Hi,
When you apply color calibration, offsets for the background in each of the color channels will be added/subtracted in order to equalize/neutralize them (align the sky histrogram...sigh, so many ways to say the same thing). But if you do not up-date your screen stretch you will certainly see an image as you present it. Did you press the auto-screen stretch transfer button again to give the expected view?
I note your selection for the initial white balance is a large area (Preview 2). In general you will want to select an object that represents your average white continuum - typically a face-on spiral galaxy- but otherwise anything that has signal and whose light includes all of the colors you define an average as "white". In fact it appears there is such an object in your image! (There looks to be a galaxy in there). Perhaps I am not seeing the rest of the galaxy because of the clipping.... but you would only want to select the part of the galaxy (likely more towards the center) with significant signal.

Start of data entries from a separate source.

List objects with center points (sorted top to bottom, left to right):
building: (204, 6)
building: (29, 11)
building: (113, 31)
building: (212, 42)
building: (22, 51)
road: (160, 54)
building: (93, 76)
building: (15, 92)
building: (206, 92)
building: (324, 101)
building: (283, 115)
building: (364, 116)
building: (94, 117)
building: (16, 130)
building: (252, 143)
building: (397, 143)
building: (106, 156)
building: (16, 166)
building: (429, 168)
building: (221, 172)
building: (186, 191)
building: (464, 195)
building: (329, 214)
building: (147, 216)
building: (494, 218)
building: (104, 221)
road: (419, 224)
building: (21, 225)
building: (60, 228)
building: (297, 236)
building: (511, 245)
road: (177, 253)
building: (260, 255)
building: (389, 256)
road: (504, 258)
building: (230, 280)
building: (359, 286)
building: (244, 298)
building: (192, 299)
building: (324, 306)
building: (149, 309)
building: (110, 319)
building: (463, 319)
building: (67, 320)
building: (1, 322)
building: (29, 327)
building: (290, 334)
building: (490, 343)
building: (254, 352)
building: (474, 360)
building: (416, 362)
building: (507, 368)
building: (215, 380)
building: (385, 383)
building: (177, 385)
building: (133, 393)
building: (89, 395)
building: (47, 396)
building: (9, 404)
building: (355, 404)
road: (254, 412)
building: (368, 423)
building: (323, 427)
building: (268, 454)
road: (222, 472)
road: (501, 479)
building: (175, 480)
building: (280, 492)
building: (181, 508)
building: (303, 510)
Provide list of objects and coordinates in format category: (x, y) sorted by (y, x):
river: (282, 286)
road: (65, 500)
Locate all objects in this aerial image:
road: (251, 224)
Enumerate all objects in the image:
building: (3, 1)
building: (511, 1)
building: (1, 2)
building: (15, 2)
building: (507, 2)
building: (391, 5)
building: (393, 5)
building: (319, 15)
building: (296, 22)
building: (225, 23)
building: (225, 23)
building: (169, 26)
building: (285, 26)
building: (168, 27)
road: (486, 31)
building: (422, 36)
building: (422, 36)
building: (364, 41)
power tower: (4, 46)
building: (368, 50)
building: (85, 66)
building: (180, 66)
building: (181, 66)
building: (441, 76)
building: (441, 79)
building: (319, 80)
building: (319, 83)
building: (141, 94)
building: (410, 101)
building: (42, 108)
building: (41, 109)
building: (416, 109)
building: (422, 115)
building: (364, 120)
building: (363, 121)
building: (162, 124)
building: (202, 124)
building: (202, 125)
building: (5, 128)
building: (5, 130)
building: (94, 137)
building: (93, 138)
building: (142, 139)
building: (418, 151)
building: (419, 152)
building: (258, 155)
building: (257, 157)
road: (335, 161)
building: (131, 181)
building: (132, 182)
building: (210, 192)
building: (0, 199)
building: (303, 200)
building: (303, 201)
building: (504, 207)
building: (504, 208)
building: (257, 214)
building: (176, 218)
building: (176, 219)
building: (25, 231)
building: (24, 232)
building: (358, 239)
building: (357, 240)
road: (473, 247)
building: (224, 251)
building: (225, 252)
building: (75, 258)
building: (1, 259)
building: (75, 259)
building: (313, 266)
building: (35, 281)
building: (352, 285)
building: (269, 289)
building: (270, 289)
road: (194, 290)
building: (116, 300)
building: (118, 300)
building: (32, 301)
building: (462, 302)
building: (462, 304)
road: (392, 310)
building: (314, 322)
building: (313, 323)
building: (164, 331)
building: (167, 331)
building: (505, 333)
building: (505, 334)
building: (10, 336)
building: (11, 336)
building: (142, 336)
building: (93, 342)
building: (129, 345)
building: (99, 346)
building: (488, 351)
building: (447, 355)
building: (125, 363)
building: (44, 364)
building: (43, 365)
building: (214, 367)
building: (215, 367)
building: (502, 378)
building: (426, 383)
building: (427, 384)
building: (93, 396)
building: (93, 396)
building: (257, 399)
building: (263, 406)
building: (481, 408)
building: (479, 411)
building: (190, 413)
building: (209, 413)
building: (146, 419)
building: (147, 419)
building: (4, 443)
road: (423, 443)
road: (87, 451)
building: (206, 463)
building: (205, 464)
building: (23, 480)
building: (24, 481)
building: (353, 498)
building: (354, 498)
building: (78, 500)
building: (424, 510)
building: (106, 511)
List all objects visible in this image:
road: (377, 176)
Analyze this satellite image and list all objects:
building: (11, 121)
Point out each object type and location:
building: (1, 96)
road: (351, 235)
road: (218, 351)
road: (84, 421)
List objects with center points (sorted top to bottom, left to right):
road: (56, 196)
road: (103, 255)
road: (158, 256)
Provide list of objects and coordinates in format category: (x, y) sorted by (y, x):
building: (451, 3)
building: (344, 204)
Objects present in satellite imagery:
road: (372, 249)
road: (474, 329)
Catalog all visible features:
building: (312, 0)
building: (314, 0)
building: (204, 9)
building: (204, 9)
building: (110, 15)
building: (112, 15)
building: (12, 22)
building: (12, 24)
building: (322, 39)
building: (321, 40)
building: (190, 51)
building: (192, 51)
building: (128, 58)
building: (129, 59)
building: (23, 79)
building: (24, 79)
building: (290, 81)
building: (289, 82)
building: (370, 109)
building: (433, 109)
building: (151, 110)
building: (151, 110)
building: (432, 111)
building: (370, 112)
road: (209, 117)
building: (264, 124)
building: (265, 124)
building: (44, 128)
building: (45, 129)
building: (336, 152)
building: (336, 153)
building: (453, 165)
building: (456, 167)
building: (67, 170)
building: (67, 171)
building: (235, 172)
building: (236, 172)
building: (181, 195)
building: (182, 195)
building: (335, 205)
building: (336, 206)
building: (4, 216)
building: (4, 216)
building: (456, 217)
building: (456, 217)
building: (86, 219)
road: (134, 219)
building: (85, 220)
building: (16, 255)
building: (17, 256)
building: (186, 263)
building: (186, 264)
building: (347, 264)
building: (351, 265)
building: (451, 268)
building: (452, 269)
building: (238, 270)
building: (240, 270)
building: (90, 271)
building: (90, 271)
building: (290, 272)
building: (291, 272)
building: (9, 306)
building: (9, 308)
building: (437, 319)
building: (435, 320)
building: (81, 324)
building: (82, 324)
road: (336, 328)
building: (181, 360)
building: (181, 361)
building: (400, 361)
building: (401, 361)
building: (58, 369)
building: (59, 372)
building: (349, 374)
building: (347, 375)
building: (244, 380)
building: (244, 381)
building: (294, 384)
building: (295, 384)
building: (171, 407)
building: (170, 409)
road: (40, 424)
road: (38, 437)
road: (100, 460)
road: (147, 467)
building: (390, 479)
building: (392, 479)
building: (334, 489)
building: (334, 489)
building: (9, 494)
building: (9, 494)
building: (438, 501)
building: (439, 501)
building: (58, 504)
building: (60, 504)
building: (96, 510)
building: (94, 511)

The way you have it now, it is likely to take into account the stars in the preview for the white balance... which is perfectly fine. However, you are also including the sky in the calculation which may bias the result. This is why there is the second section for "Structure Detection"... you could use this instead to just use the stars in the image and not include the sky contribution (by not including the smallest scales).
So... you might consider drawing a smaller preview around that galaxy... or using structure detection on the entire image. But regardless, update the screen stretch?